|
|
|
|
|
by Tutitk
812 days ago
|
|
> pages and pages of jobs, most requiring at least three, even five, years of experience. > recent graduate with a degree in cyber security College is the problem! It should provide job relevant skills and education! Instead students are forced to study irrelevant garbage. If this guy studied himself, he would save money, and had a few years of relevant experience by now. |
|
This is part of the problem, not college in general - at least for this example. Cybersecurity is not an entry level career, and the degrees that focus on it are of dubious value to someone trying to become a security analyst/engineer/architect. Experience wins out over everything else.
Even worse for this young man is that any of the entry level jobs he might be trying to get have hundreds, if not thousands, of applicants.

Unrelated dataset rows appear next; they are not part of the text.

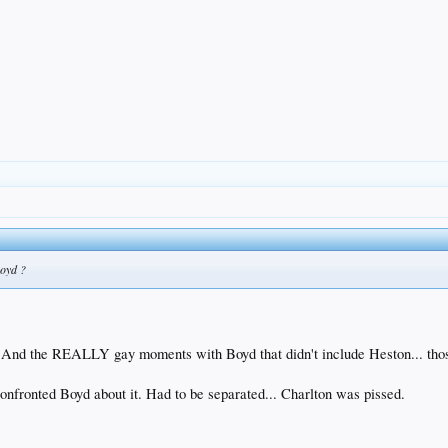
Boyd ?
t. And the REALLY gay moments with Boyd that didn't include Heston... tho
onfronted Boyd about it. Had to be separated... Charlton was pissed.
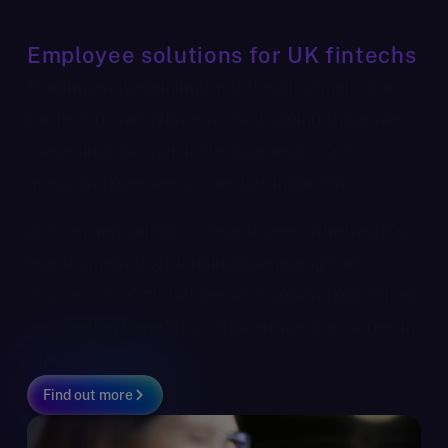
Employee solutions for UK fintechs
Finding and retaining top talent is a major focus
for fast-growth fintechs. So is doing this while
managing risk, particularly when you’re
operating overseas as well as in the UK.
We can help with your employees, whether it’s
employment tax planning, managing the
challenges of global, remote working or putting
compelling benefits and incentives packages in
place.
Find out more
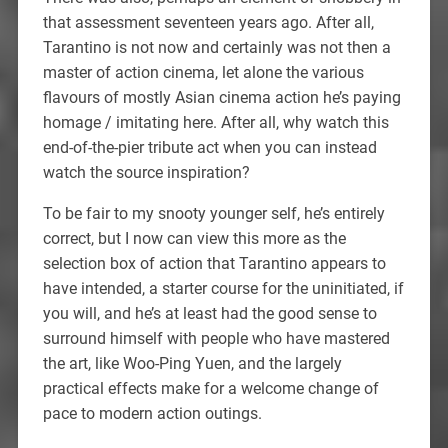
that assessment seventeen years ago. After all,
Tarantino is not now and certainly was not then a
master of action cinema, let alone the various
flavours of mostly Asian cinema action he’s paying
homage / imitating here. After all, why watch this
end-of-the-pier tribute act when you can instead
watch the source inspiration?
To be fair to my snooty younger self, he’s entirely
correct, but I now can view this more as the
selection box of action that Tarantino appears to
have intended, a starter course for the uninitiated, if
you will, and he’s at least had the good sense to
surround himself with people who have mastered
the art, like Woo-Ping Yuen, and the largely
practical effects make for a welcome change of
pace to modern action outings.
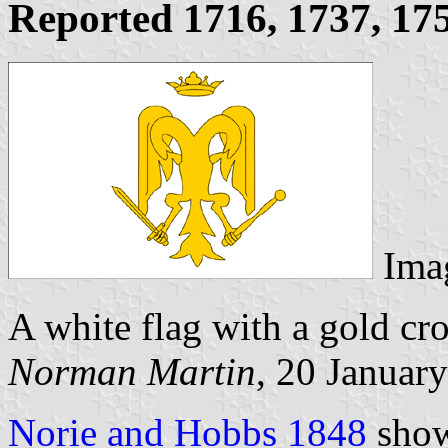
Reported 1716, 1737, 17
Ima
A white flag with a gold c
Norman Martin
, 20 Januar
Norie and Hobbs 1848
show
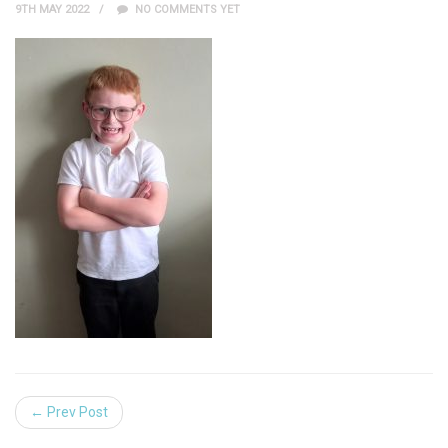
9TH MAY 2022
NO COMMENTS YET
← Prev Post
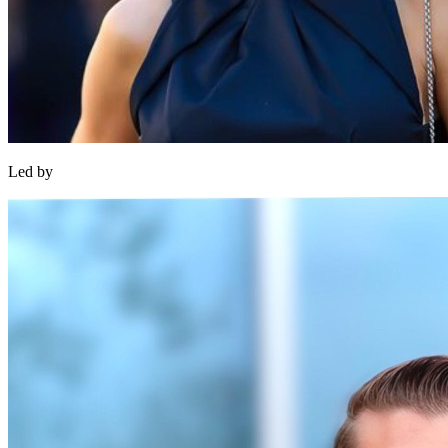
Led by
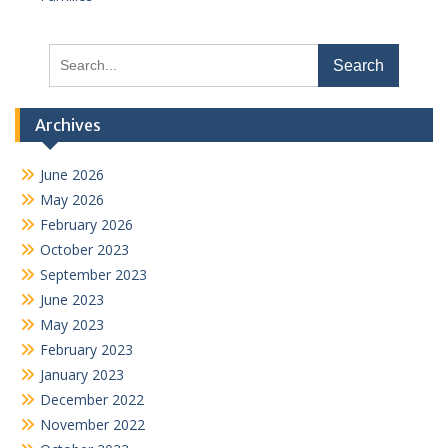
Search
for:
Archives
June 2026
May 2026
February 2026
October 2023
September 2023
June 2023
May 2023
February 2023
January 2023
December 2022
November 2022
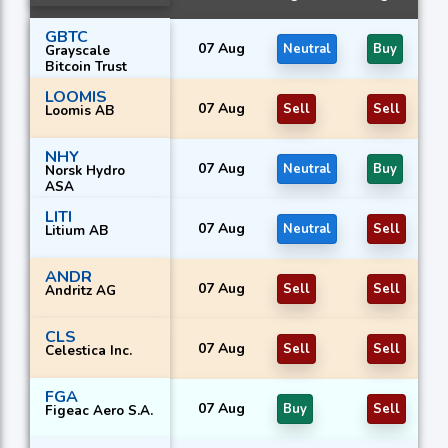
GBTC
07 Aug
Neutral
Buy
Grayscale
Bitcoin Trust
LOOMIS
07 Aug
Sell
Sell
Loomis AB
NHY
07 Aug
Neutral
Buy
Norsk Hydro
ASA
LITI
07 Aug
Neutral
Sell
Litium AB
ANDR
07 Aug
Sell
Sell
Andritz AG
CLS
07 Aug
Sell
Sell
Celestica Inc.
FGA
07 Aug
Buy
Sell
Figeac Aero S.A.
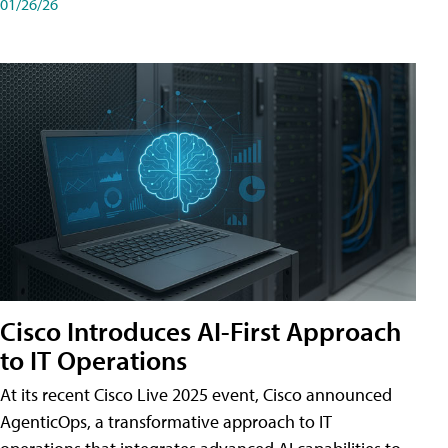
01/26/26
Cisco Introduces AI-First Approach
to IT Operations
At its recent Cisco Live 2025 event, Cisco announced
AgenticOps, a transformative approach to IT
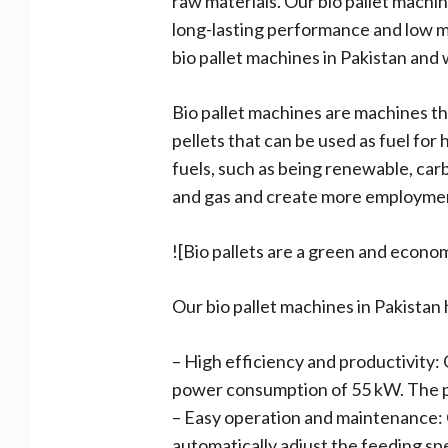
raw materials. Our bio pallet mach
long-lasting performance and low ma
bio pallet machines in Pakistan and 
Bio pallet machines are machines th
pellets that can be used as fuel for
fuels, such as being renewable, car
and gas and create more employment
![Bio pallets are a green and econom
Our bio pallet machines in Pakistan
– High efficiency and productivity: 
power consumption of 55 kW. The pel
– Easy operation and maintenance: O
automatically adjust the feeding sp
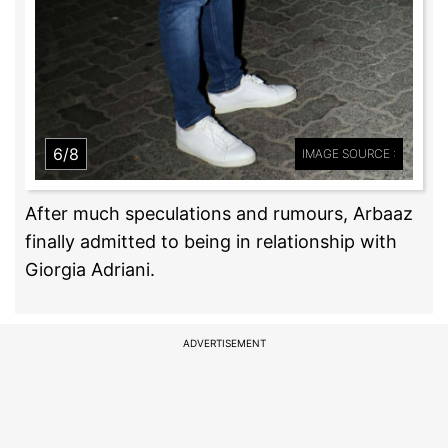
6/8
IMAGE SOURCE :
After much speculations and rumours, Arbaaz
finally admitted to being in relationship with
Giorgia Adriani.
ADVERTISEMENT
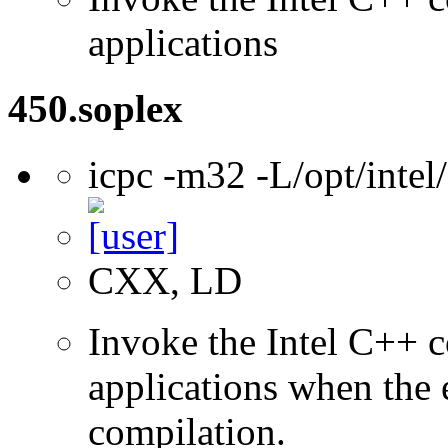
applications
450.soplex
icpc -m32 -L/opt/inte
CXX, LD
Invoke the Intel C++ 
applications when the e
compilation.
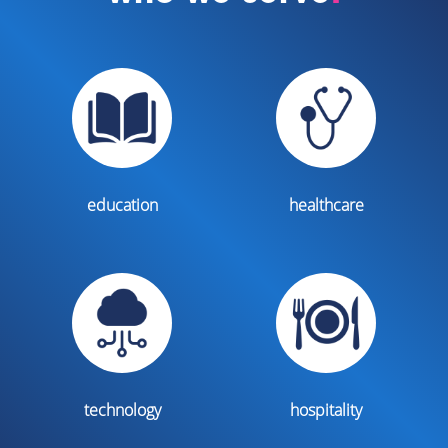
education
healthcare
technology
hospitality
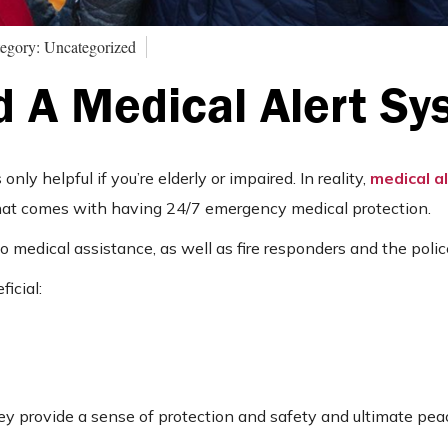
egory: Uncategorized
 A Medical Alert Sy
ly helpful if you’re elderly or impaired. In reality,
medical a
that comes with having 24/7 emergency medical protection.
 medical assistance, as well as fire responders and the polic
icial:
ey provide a sense of protection and safety and ultimate pea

To get experience he would have needed to try and get a part time job while going to school (or work for the school itself doing something relevant to his desired career, many colleges employ students for A/V and tech support).
None of that is an issue with the college education, and even if he had been provided with "relevant" skills (assuming he wasn't) that wouldn't have given him any advantage over the sheer numbers that he's up against. There's plenty of companies that require a bachelor's degree at minimum for any kind of salaried position, and college is overall very useful for rounding out people to be better citizens, better voters, better community members, and better workers - the societal value is nothing to sneer at.
I tried to drop out of college in 2008-2009 and work to get some experience - all it did was drive home the fact that not having a degree was holding me back from starting a real career and not just working a job. Hiring and promotions went preferentially to people with degrees. Eventually I got a degree (in Economics) and then worked my way to being a Security Engineer at a FAANG company, but I wouldn't have gotten here without that BA because the intermediary steps were roadblocked by the need for a degree.
Does it make sense for some people to skip college and go straight into the workforce? Absolutely, but you can't assume to know beforehand who that's going to work out for and who it isn't'. Right now the subject of this article is unemployed but being support by his parents, that's exactly the type of person that should consider going to college because they have the necessary support network to weather a hiring market like the one we have now.